Work task: Rename "Optimus" to "Bumblebee" in the lines from the one containing "[Time 0:03:33](https://youtu.be/LHR3_UB42Qo?t=208)" to the one containing "Rinse and repeat", and write those lines out again with nothing else changed.

Records from a data collection
== == ==

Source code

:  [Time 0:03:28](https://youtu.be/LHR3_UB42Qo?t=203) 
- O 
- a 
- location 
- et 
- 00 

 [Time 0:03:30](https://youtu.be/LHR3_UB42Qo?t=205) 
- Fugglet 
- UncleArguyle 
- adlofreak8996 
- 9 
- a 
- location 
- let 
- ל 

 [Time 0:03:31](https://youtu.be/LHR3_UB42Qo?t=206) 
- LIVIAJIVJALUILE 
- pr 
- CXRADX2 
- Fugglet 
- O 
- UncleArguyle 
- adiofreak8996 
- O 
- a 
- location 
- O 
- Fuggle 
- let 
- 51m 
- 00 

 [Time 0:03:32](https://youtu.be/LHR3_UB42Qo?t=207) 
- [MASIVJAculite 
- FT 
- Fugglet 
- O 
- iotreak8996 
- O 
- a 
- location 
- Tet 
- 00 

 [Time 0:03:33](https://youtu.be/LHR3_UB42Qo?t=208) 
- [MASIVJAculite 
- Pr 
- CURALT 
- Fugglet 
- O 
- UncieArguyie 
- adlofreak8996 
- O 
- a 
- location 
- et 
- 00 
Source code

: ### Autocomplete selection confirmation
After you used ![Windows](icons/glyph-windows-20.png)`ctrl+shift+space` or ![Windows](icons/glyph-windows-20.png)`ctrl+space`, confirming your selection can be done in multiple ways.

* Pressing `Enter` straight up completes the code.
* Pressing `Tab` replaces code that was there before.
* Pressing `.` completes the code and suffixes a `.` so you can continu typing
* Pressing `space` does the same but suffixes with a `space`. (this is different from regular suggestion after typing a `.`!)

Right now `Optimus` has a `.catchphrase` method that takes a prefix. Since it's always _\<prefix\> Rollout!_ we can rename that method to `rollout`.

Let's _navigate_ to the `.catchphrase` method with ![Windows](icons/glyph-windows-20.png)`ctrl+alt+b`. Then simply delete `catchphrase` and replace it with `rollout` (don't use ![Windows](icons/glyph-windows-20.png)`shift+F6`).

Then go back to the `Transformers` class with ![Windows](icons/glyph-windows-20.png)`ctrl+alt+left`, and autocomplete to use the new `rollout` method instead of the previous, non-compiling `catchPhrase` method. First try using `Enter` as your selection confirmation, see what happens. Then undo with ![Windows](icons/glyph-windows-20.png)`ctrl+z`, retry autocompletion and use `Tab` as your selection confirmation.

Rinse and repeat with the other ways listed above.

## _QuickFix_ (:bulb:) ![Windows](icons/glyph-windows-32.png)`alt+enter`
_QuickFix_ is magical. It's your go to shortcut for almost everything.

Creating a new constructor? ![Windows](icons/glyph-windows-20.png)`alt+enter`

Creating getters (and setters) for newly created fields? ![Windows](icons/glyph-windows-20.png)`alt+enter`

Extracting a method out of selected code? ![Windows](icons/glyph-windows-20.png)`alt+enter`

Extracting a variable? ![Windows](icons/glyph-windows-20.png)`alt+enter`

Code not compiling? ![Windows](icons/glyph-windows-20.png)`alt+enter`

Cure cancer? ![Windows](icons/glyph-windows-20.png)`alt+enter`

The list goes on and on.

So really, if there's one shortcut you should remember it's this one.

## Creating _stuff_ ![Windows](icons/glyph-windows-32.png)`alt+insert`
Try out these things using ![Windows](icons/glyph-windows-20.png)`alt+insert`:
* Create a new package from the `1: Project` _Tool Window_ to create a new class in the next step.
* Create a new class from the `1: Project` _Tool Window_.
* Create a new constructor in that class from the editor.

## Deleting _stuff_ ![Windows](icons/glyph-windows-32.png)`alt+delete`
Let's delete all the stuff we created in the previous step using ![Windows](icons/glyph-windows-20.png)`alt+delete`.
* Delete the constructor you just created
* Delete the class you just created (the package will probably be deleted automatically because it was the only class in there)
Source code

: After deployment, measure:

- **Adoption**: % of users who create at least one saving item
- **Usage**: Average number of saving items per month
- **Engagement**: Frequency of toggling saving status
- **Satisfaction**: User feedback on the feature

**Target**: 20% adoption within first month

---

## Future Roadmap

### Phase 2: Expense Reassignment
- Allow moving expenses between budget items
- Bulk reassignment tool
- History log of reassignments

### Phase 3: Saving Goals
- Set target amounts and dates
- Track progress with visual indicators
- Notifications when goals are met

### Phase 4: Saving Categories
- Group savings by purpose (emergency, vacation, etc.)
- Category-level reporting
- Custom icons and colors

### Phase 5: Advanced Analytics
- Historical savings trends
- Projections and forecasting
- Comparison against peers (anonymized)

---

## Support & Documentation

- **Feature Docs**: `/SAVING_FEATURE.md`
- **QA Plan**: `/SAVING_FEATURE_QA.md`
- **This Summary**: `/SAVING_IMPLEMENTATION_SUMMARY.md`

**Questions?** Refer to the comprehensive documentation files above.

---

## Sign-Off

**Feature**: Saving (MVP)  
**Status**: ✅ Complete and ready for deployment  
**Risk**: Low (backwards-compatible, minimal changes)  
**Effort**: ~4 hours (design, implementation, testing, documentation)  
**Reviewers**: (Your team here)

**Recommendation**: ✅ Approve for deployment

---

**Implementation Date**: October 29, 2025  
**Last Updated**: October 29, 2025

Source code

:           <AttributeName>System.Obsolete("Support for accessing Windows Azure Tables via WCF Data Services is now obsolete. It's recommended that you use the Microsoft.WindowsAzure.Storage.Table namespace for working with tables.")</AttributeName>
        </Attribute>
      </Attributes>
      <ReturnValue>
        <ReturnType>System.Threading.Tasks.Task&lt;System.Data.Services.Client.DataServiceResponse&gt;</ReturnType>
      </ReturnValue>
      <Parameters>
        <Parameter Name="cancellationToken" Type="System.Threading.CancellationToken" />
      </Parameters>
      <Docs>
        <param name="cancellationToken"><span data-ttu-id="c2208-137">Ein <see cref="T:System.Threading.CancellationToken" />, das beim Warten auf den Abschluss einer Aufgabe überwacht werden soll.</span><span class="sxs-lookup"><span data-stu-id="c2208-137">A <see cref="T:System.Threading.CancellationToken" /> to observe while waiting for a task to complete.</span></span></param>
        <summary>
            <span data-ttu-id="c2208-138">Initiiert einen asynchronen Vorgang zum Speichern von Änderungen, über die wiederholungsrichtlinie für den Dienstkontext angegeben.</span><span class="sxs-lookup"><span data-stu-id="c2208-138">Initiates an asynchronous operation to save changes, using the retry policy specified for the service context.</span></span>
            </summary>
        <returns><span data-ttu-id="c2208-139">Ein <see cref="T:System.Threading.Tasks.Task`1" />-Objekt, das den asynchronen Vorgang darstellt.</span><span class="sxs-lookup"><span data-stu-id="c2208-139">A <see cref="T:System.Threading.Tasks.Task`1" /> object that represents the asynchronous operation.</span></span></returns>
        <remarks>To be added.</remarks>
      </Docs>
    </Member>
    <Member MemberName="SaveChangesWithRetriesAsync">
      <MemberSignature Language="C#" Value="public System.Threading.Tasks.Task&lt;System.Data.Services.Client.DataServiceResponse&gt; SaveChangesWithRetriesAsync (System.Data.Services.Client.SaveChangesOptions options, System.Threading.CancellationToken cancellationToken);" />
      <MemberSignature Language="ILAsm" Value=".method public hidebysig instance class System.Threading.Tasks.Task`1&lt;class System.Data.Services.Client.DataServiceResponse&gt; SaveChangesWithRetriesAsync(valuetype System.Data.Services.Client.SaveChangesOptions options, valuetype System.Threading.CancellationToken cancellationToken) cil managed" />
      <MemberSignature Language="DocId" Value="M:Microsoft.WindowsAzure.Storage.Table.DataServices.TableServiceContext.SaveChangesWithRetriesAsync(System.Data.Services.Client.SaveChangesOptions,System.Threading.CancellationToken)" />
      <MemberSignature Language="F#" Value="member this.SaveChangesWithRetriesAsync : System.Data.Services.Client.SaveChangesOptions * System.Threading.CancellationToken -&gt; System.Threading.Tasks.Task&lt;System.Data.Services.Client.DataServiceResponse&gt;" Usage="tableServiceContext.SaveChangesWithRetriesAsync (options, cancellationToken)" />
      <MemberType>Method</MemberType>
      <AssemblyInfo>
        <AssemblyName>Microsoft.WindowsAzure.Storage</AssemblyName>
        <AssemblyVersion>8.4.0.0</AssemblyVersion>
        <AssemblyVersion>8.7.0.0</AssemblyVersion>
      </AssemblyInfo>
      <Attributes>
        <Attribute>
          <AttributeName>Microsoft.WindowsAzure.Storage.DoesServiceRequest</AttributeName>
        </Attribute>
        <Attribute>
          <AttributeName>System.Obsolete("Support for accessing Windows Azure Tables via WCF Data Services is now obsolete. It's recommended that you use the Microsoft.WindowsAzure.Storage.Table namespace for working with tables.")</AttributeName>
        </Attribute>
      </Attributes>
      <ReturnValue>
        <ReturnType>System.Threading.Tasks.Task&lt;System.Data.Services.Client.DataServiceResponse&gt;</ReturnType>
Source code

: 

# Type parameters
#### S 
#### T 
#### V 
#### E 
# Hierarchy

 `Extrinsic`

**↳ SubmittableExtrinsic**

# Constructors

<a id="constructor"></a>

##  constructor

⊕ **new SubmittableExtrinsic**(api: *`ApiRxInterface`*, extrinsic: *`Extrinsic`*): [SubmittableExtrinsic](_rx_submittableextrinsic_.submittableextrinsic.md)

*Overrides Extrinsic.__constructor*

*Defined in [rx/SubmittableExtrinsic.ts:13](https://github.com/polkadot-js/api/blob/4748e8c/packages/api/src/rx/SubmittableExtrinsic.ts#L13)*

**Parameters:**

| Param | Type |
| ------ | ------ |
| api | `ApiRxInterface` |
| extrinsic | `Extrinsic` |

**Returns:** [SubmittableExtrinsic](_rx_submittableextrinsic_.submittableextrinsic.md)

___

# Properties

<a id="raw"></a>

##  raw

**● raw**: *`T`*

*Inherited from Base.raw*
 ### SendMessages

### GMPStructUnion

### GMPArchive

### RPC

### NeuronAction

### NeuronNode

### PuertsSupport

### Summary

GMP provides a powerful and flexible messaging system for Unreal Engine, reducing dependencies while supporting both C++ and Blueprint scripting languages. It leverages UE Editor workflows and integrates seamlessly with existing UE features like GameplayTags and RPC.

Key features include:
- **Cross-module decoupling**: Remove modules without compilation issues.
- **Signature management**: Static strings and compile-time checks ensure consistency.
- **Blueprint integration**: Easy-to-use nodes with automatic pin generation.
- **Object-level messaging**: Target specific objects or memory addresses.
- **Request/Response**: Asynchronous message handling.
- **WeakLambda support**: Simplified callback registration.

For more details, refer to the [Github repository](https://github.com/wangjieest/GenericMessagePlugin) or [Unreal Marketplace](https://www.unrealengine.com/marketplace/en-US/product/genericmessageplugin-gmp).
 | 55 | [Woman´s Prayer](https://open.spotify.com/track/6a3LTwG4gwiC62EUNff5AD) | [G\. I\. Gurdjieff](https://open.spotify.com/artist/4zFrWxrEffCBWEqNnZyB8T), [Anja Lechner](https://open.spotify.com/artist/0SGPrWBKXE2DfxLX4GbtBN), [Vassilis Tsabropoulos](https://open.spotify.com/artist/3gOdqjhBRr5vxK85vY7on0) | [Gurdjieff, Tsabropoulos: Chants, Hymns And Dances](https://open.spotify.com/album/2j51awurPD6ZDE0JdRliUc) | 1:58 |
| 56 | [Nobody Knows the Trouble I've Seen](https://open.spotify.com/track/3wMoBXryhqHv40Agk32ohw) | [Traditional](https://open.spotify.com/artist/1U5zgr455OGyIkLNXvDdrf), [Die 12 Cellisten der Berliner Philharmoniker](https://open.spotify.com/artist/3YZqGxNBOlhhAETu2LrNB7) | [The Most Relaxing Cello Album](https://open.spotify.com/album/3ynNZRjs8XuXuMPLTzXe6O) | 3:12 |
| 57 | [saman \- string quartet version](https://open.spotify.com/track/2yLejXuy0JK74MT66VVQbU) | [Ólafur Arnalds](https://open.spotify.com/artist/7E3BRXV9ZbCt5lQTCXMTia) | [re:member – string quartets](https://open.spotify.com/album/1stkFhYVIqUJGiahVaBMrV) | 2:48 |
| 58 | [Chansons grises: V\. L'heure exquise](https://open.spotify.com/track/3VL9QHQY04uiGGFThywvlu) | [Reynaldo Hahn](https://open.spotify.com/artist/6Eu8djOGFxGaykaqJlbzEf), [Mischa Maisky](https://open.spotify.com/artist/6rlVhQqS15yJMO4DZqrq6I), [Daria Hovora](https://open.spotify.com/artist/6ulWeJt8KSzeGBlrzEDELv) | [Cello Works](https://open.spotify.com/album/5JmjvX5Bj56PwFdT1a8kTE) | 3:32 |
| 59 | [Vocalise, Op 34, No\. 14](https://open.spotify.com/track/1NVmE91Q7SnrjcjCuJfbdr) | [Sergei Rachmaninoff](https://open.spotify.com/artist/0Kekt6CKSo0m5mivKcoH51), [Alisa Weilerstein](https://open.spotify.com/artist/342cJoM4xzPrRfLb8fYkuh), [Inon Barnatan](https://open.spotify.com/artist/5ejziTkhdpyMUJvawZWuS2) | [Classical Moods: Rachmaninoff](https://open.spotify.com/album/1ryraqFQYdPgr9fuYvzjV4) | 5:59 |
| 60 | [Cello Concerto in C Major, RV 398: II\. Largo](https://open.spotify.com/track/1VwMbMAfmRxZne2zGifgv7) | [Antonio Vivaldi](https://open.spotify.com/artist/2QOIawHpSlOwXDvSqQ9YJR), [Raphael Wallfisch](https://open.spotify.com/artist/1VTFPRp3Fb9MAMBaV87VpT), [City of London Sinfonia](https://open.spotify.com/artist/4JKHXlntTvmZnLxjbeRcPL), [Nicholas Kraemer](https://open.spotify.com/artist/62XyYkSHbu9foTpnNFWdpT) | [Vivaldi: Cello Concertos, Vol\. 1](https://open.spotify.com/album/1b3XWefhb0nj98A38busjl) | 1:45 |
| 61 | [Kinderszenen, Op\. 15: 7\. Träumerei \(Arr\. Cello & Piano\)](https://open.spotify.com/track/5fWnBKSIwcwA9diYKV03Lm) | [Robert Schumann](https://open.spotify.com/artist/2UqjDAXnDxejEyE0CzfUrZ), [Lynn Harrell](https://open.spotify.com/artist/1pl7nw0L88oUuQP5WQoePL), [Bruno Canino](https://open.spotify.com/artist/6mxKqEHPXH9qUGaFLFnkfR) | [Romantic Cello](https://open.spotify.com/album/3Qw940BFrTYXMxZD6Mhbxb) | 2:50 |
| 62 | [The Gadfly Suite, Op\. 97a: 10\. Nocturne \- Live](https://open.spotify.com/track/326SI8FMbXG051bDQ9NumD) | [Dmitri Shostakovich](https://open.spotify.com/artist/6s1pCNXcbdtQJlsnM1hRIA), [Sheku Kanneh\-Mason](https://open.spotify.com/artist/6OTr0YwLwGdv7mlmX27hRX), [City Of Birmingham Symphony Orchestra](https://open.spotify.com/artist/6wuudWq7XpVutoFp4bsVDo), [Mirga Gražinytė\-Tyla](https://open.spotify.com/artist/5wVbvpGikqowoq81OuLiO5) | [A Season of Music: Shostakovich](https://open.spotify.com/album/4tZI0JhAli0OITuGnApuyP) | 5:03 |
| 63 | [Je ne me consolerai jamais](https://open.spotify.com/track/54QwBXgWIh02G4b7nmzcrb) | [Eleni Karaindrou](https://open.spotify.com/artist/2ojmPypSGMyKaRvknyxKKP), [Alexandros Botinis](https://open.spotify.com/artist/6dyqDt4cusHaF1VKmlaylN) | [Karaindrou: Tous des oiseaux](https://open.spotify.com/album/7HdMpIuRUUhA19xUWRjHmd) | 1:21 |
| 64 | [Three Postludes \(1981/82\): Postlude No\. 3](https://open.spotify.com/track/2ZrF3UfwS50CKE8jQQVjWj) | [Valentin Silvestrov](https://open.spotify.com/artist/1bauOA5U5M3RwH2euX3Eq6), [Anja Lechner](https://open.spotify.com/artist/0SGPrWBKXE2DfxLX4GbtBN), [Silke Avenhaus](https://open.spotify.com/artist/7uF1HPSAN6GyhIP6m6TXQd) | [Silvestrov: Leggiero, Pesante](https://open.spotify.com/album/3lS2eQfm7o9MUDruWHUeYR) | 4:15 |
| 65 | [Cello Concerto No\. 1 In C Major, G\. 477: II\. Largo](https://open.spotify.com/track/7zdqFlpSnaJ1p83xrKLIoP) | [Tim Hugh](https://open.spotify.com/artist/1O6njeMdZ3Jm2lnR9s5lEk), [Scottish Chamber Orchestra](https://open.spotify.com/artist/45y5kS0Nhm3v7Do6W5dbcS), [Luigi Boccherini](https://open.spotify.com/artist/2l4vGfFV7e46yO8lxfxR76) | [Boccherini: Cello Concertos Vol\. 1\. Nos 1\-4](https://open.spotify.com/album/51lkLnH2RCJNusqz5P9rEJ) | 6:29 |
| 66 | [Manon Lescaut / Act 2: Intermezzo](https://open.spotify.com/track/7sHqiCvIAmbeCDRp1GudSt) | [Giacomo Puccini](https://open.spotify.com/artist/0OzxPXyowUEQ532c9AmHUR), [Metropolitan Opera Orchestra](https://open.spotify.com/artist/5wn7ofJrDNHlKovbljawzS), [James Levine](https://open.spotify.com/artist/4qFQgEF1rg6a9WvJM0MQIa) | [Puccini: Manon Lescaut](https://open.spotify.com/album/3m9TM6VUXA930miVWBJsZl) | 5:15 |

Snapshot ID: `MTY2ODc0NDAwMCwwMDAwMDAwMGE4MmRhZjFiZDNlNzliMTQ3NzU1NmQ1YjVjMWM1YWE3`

== == ==

Output for this task:
 [Time 0:03:33](https://youtu.be/LHR3_UB42Qo?t=208) 
- [MASIVJAculite 
- Pr 
- CURALT 
- Fugglet 
- O 
- UncieArguyie 
- adlofreak8996 
- O 
- a 
- location 
- et 
- 00 
Source code

: ### Autocomplete selection confirmation
After you used ![Windows](icons/glyph-windows-20.png)`ctrl+shift+space` or ![Windows](icons/glyph-windows-20.png)`ctrl+space`, confirming your selection can be done in multiple ways.

* Pressing `Enter` straight up completes the code.
* Pressing `Tab` replaces code that was there before.
* Pressing `.` completes the code and suffixes a `.` so you can continu typing
* Pressing `space` does the same but suffixes with a `space`. (this is different from regular suggestion after typing a `.`!)

Right now `Bumblebee` has a `.catchphrase` method that takes a prefix. Since it's always _\<prefix\> Rollout!_ we can rename that method to `rollout`.

Let's _navigate_ to the `.catchphrase` method with ![Windows](icons/glyph-windows-20.png)`ctrl+alt+b`. Then simply delete `catchphrase` and replace it with `rollout` (don't use ![Windows](icons/glyph-windows-20.png)`shift+F6`).

Then go back to the `Transformers` class with ![Windows](icons/glyph-windows-20.png)`ctrl+alt+left`, and autocomplete to use the new `rollout` method instead of the previous, non-compiling `catchPhrase` method. First try using `Enter` as your selection confirmation, see what happens. Then undo with ![Windows](icons/glyph-windows-20.png)`ctrl+z`, retry autocompletion and use `Tab` as your selection confirmation.

Rinse and repeat with the other ways listed above.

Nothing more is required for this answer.